Anulada por abusiva una cláusula incluida por Iberdrola en los contratos de suministro

El cliente podía contratar un servicio complementario de reparación a domicilio de electrodomésticos, marcando con una x la casilla correspondiente. Sin embargo, según la cláusula, la resolución del contrato no implicaba la baja del citado servicio, salvo que el cliente lo solicitase expresamente. La cláusula impone obstáculos o formalidades que dificultan la finalización de la relación contractual causando, en contra de las exigencias de la buena fe, un importante desequilibrio de derechos y obligaciones de las partes.

La cláusula cuya abusividad fue apreciada imponía obstáculos que dificultaban la finalización de la relación contractual entre las partes, causando un perjuicio contrario a las exigencia de la buena fe y un desequilibrio de derechos entre las partes; puesto que en el supuesto en el que el cliente hubiera contratado un servicio complementario de reparación a domicilio de los electrodomésticos, la resolución del contrato no suponía la baja del citado servicio, a no ser que el cliente lo hubiera solicitado de manera expresa.

En atención a estas características de la cláusula, el Juzgado de lo Mercantil nº 1 Vitoria-Gasteiz, en la Sentencia de 30 de junio de 2017, estimo la acción colectiva de cesación que fue ejercitada por una asociación de consumidores demandante, y declaró nula la cláusula incluida en los contratos modelo prerredactados por Iberdrola, por ser abusiva al establecer que la resolución del contrato no implica la baja del “servicio de protección eléctrica hogar” salvo que el cliente expresamente lo solicitare.

La cláusula que en concreto se examina es una condición general de la contratación al estar predispuesta, y no haber sido negociada individualmente, de tal manera que viene impuesta al consumidor y se encuentra destinada a ser incluida en una pluralidad de contratos. Pues bien, en dichos contratos, se ofrece la posibilidad de que el cliente contrate este servicio adicional y accesorio de reparación a domicilio mediante un técnico cualificado de averías en los electrodomésticos, marcando en el contrato la casilla correspondiente.

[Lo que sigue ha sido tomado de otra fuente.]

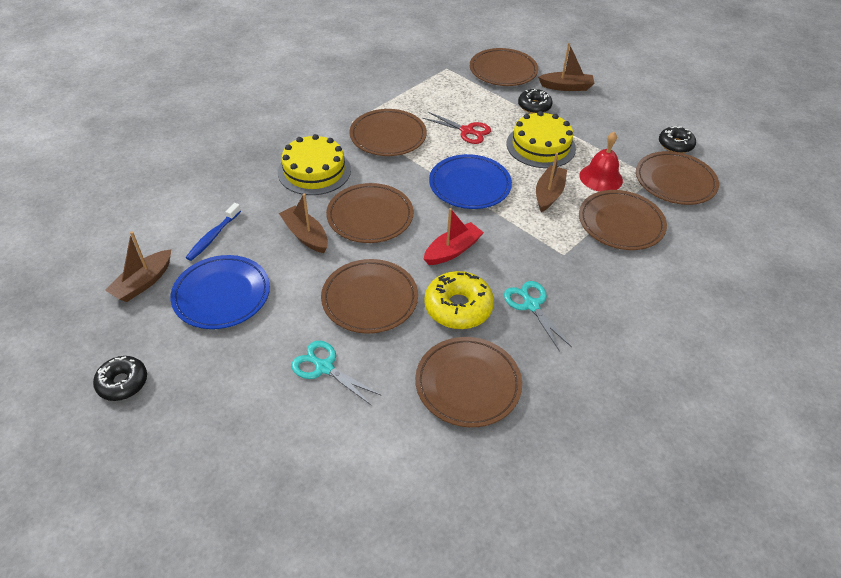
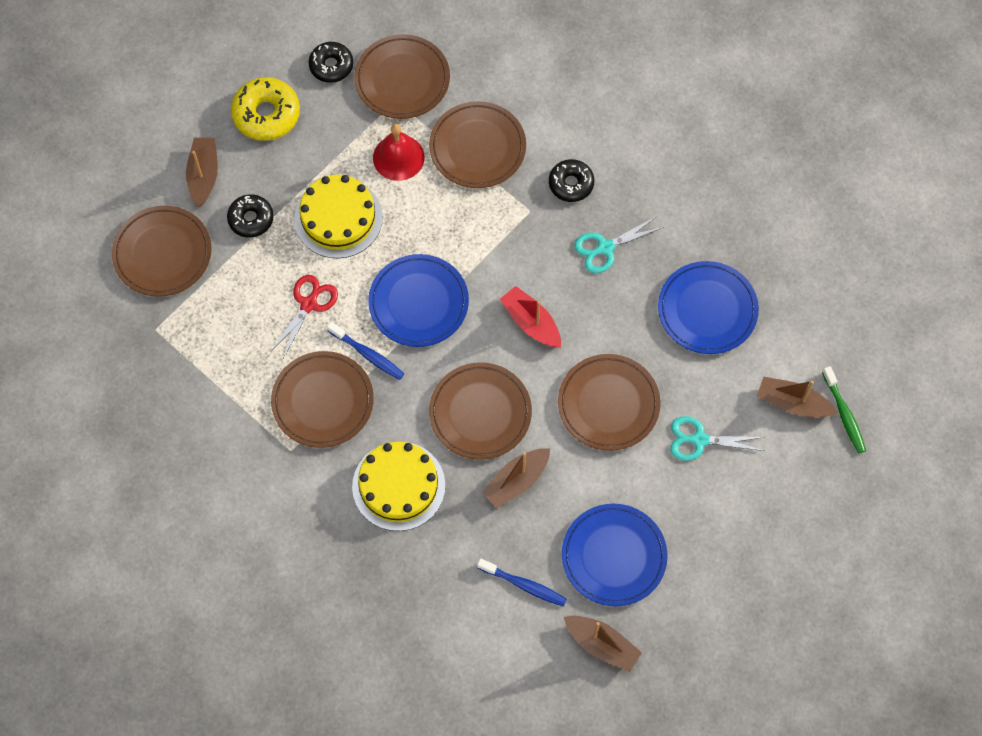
camera: 90 degrees left, 20 degrees up
(122, 382) = (734, 627): black donut -> black donut (571, 184)
(324, 367) = (699, 440): turquoise scissors -> turquoise scissors turned 60 degrees clockwise
(336, 511) = (844, 414): none -> green toothbrush
(425, 158) = (368, 354): none -> blue toothbrush
(458, 307) = (613, 317): yellow donut -> yellow donut (266, 114)
(468, 384) = (707, 310): brown plate -> blue plate
(549, 194) = (431, 216): brown boat -> brown boat (793, 403)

A pesar de que se presente como un servicio distinto del propio servicio de suministro y aunque sea necesario que el cliente marque la casilla correspondiente para su activación, resulta claro que se trata de un servicio adicional que se oferta al consumidor en un contrato de suministro de electricidad y gas natural y que aquél contrata al darse de alta en el mismo instrumento contractual del suministro, quedando vinculado a la prestación principal de la comercializadora. Por lo tanto, no puede considerarse en ningún momento que se está suscribiendo un contrato independiente.

El problema surge por el hecho de que una vez activado ese servicio adicional de reparación, el mismo queda desvinculado del suministro principal y se establece que la baja en éste no conlleva su conclusión.

Mediante la cláusula impugnada el consumidor firma en una unidad de acto un suministro con uno o varios servicios adicionales, pero cuando quiere cesar su relación con la suministradora ha de emitir dos declaraciones de voluntad separadas, ya que debe manifestar, por un lado, que se quiere dar de baja en el suministro y, por otro, que quiere darse de baja también en todos los servicios accesorios. Lo cual conlleva un procedimiento distinto del empleado para la activación del servicio.

De lo expuesto solo cabe concluir que mediante la cláusula declarada abusiva se está imponiendo en un contrato de tracto sucesivo o continuado obstáculos o formalidades que obstaculizan la finalización y cese pleno de la relación contractual concertada por el consumidor, haciendo depender la baja en el servicio adicional contratado de una manifestación de voluntad separada y añadida, cuando la activación del servicio se facilitaba como un complemento o accesorio al suministro de electricidad o gas natural. Con ello se limitan u obstaculizan derechos del consumidor, causando, en contra de las exigencias de la buena fe, un importante desequilibrio de derechos y obligaciones de las partes en el contrato (arts. 82 y 87.6 LGDCU).